**What you are asked to do:** Copy out the data below from the line containing "### **Current Implementation:**" to the line containing "カタログの設定 – XML", both lines included, with all images left out.

**Input:**

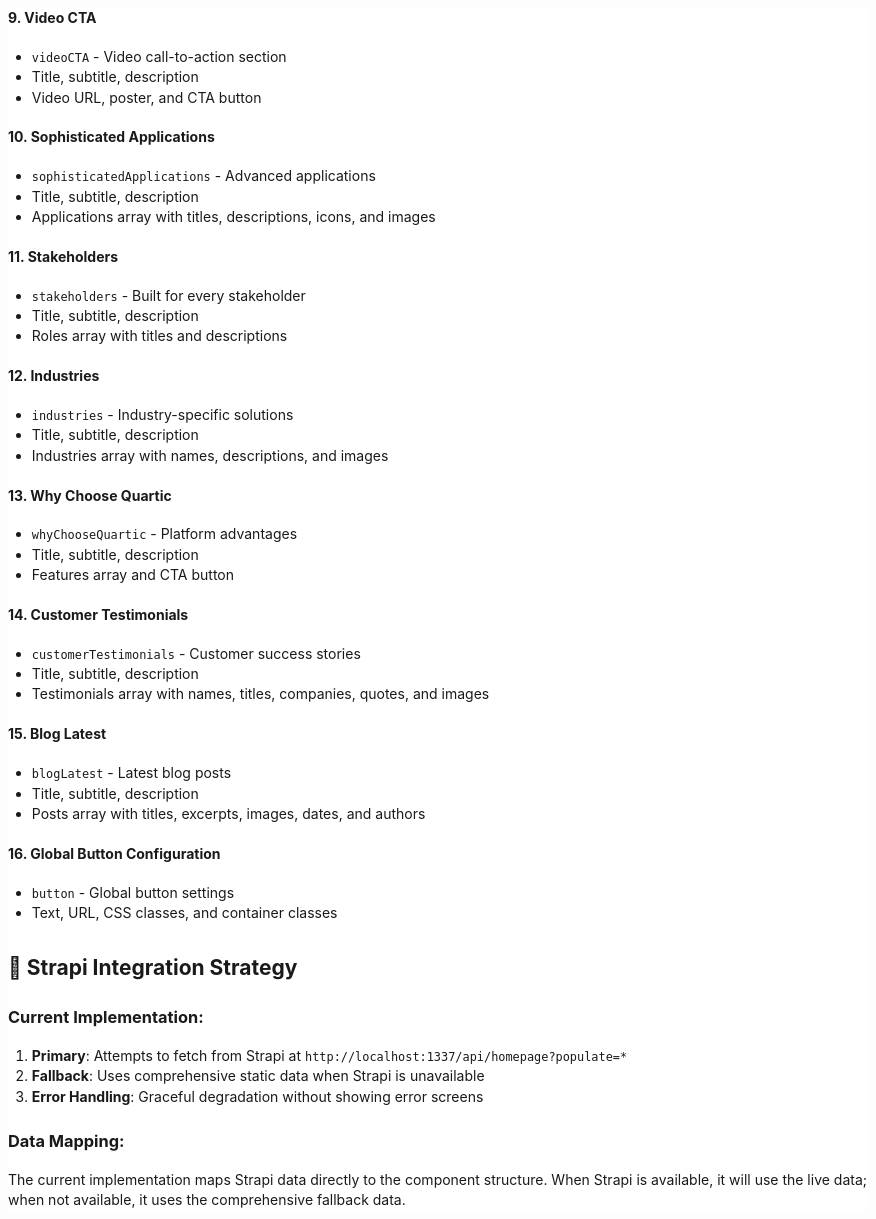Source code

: #### 9. **Video CTA**
- `videoCTA` - Video call-to-action section
- Title, subtitle, description
- Video URL, poster, and CTA button

#### 10. **Sophisticated Applications**
- `sophisticatedApplications` - Advanced applications
- Title, subtitle, description
- Applications array with titles, descriptions, icons, and images

#### 11. **Stakeholders**
- `stakeholders` - Built for every stakeholder
- Title, subtitle, description
- Roles array with titles and descriptions

#### 12. **Industries**
- `industries` - Industry-specific solutions
- Title, subtitle, description
- Industries array with names, descriptions, and images

#### 13. **Why Choose Quartic**
- `whyChooseQuartic` - Platform advantages
- Title, subtitle, description
- Features array and CTA button

#### 14. **Customer Testimonials**
- `customerTestimonials` - Customer success stories
- Title, subtitle, description
- Testimonials array with names, titles, companies, quotes, and images

#### 15. **Blog Latest**
- `blogLatest` - Latest blog posts
- Title, subtitle, description
- Posts array with titles, excerpts, images, dates, and authors

#### 16. **Global Button Configuration**
- `button` - Global button settings
- Text, URL, CSS classes, and container classes

## 🔄 **Strapi Integration Strategy**

### **Current Implementation:**
1. **Primary**: Attempts to fetch from Strapi at `http://localhost:1337/api/homepage?populate=*`
2. **Fallback**: Uses comprehensive static data when Strapi is unavailable
3. **Error Handling**: Graceful degradation without showing error screens

### **Data Mapping:**
The current implementation maps Strapi data directly to the component structure. When Strapi is available, it will use the live data; when not available, it uses the comprehensive fallback data.
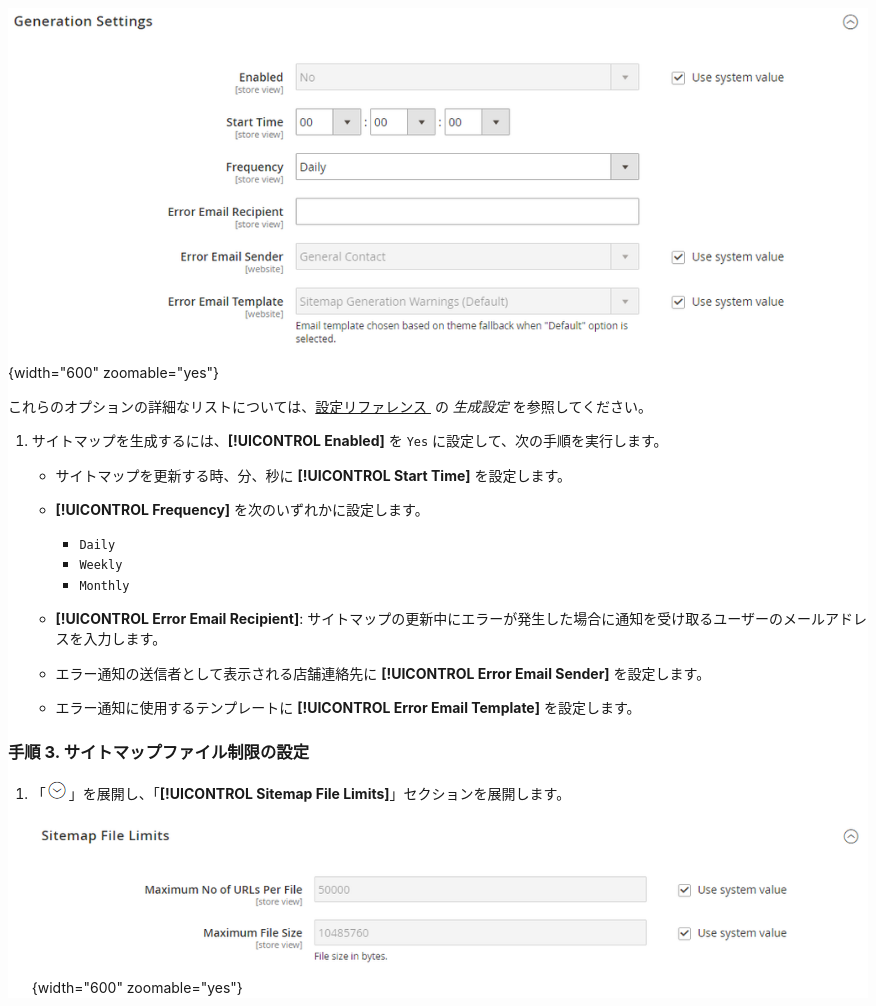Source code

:    ![&#x200B; カタログの設定 – XML サイトマップの生成設定 &#x200B;](../configuration-reference/catalog/assets/xml-sitemap-generation-settings.png){width="600" zoomable="yes"}

   これらのオプションの詳細なリストについては、[&#x200B; 設定リファレンス &#x200B;](../configuration-reference/catalog/xml-sitemap.md#generation-settings) の _生成設定_ を参照してください。

1. サイトマップを生成するには、**[!UICONTROL Enabled]** を `Yes` に設定して、次の手順を実行します。

   - サイトマップを更新する時、分、秒に **[!UICONTROL Start Time]** を設定します。

   - **[!UICONTROL Frequency]** を次のいずれかに設定します。

      - `Daily`
      - `Weekly`
      - `Monthly`

   - **[!UICONTROL Error Email Recipient]**: サイトマップの更新中にエラーが発生した場合に通知を受け取るユーザーのメールアドレスを入力します。

   - エラー通知の送信者として表示される店舗連絡先に **[!UICONTROL Error Email Sender]** を設定します。

   - エラー通知に使用するテンプレートに **[!UICONTROL Error Email Template]** を設定します。

### 手順 3. サイトマップファイル制限の設定

1. 「![&#x200B; 展開セレクター &#x200B;](../assets/icon-display-expand.png)」を展開し、「**[!UICONTROL Sitemap File Limits]**」セクションを展開します。

   ![&#x200B; カタログ設定 – XML サイトマップファイルの制限 &#x200B;](../configuration-reference/catalog/assets/xml-sitemap-sitemap-file-limits.png){width="600" zoomable="yes"}


[1]: https://experienceleague.adobe.com/docs/commerce-cloud-service/user-guide/configure-store/robots-sitemap.html?lang=ja
[2]: https://support.google.com/webmasters/answer/183669?hl=en
[3]: https://www.bing.com/webmasters/help/Sitemaps-3b5cf6ed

**Output:**
### **Current Implementation:**
1. **Primary**: Attempts to fetch from Strapi at `http://localhost:1337/api/homepage?populate=*`
2. **Fallback**: Uses comprehensive static data when Strapi is unavailable
3. **Error Handling**: Graceful degradation without showing error screens

### **Data Mapping:**
The current implementation maps Strapi data directly to the component structure. When Strapi is available, it will use the live data; when not available, it uses the comprehensive fallback data.
Source code

:    ![&#x200B; カタログの設定 – XML サイトマップの生成設定 &#x200B;](../configuration-reference/catalog/assets/xml-sitemap-generation-settings.png){width="600" zoomable="yes"}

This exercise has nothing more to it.